Ok, mister, how about situation where we have 44 heads and 2 tails? Or 43 heads and 3 tails? Or 42 heads and 4 tails? Or…? Well, you get the idea. Lets focus on the case of two tails for a moment. We need to add up all of the probabilities of getting 44 heads and 2 tails, but we need to count them properly. Luckily, there is a binomial coefficient to help us:
$$ \underset{\text{number of possible placements of 2 tails among 44 heads}}{\binom{46}{44}} * \underset{\text{44 heads}}{\frac{1}{2} ^{44}} * \underset{\text{2 tails}}{\frac{1}{2}}^2 \approxeq 0.000000000014. $$A lot beter than just one tail, but still very low.
You might wonder why do we split $\frac{1}{2}$ between 44 heads and 2 tails, or 45 heads and 1 tail. Why dont we just write $\frac{1}{2}^{46}$? Well, we could, but then we restrict ourselves to only one scenario - when both tails and heads are equally likely. We tend to be more flexible and consider all possible scenarios as we’ll see in a moment.

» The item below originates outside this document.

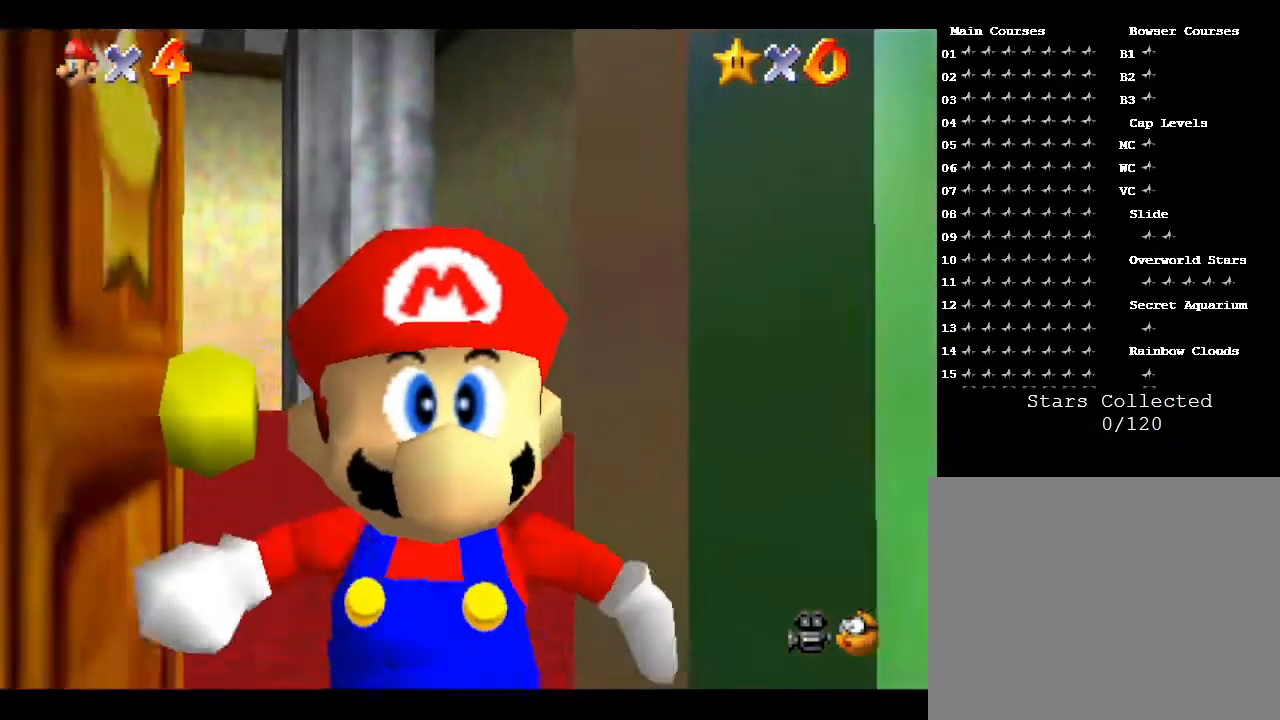
{"buttons": [], "left_stick": "center", "events": []}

One might argue that the case of Hikaru is a bit different since his chance of winning is not 0.5 but rather higher and the chance of draw is for sure not 0.5. But even if we take this into account, the probability of getting 45 wins and 1 draw is still very low. Let’s calculate it assuming that Hikaru’s chance of winning is 0.8 (extremly high, but just to show that even in this case the probability is very low) and for a draw is 0.05. Lte’s assume that he’s so strong that he almost never loses a game. The probability of getting 45 wins and 1 draw is higher then:
$$ \underset{\text{number of possible placements of 1 draw among 45 wins}}{\binom{46}{45}} * \underset{\text{45 wins}}{0.7 ^{45}} * \underset{\text{1 draw}}{0.05} \approxeq 0.0001 $$Way higher than in the case of flipping a coin, but still extremaly low. This just shows how unlikely it is to get 45 wins and 1 draw in 46 games.

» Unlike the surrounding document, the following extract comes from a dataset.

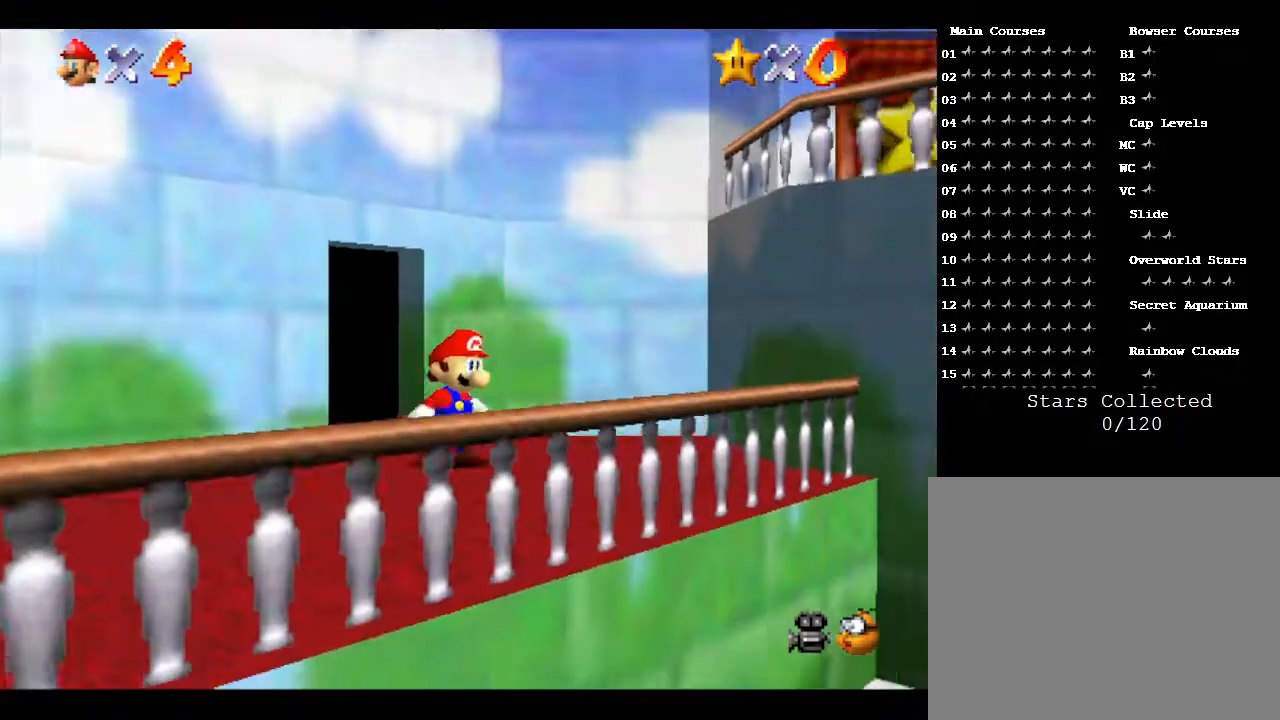
{"buttons": [], "left_stick": "up-left", "events": [[450, "left_stick", "up-left"]]}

What statistics has to say?
Before we continue, let’s clarify what we mean by “statistically improbable.” In statistics, we often use the concept of a p-value to help us reject or accept some hypothesis (for instance hypothesis may be “this coin is fair” or “Hikaru is not cheating”). We set a p-value before conducting the analysis - this is usualy a small number. Then we observe the reality, for the lack of a better word. For instance we toss a coin or let Hikaru play some games. Then we look at the outcome - number of heads vs tails, number of wins vs loses and ask the question: “Is, assuming the hypothesis, the probability of observing such an outcome lower than the threshold we set?” If the answer is “yes,” we reject the hypothesis. If it is complicated wait a moment, I will show some examples.
Lets go back to the coins and chess games to see how this works in practice. In the case of flipping a coin, lets say we set the p-value to 0.05. Lets flip a coin 46 times and assume that we get 45 heads and 1 tail. We already calculated the probabilty of this (assuming the coin is fair and has $\frac{1}{2}$ probability of landing on heads or tails) and it is equal to $0.0000000000006537$. This is way lower than 0.05, so we reject the hypothesis that the coin is fair. In other words we did what someone without this whole math background would do, but we have a fancy name for it - hypothesis testing. We simply say “if the coin is fair, the probability of observing such an outcome is very low, so the coin is probably not fair.” On the other hand, if we get, say 21 heads and 25 tails, the probability of observing such an outcome is $0.1$ (done by same calculations as in the case of 44 heads and 2 tails, but with $\binom{46}{21}$), which is higher than 0.05, so we accept the hypothesis that the coin is fair. In other words we say: “if the coin is fair, the probability of observing such an outcome is not that low, so the coin is probably fair, or at least we cannot say that it is not fair.”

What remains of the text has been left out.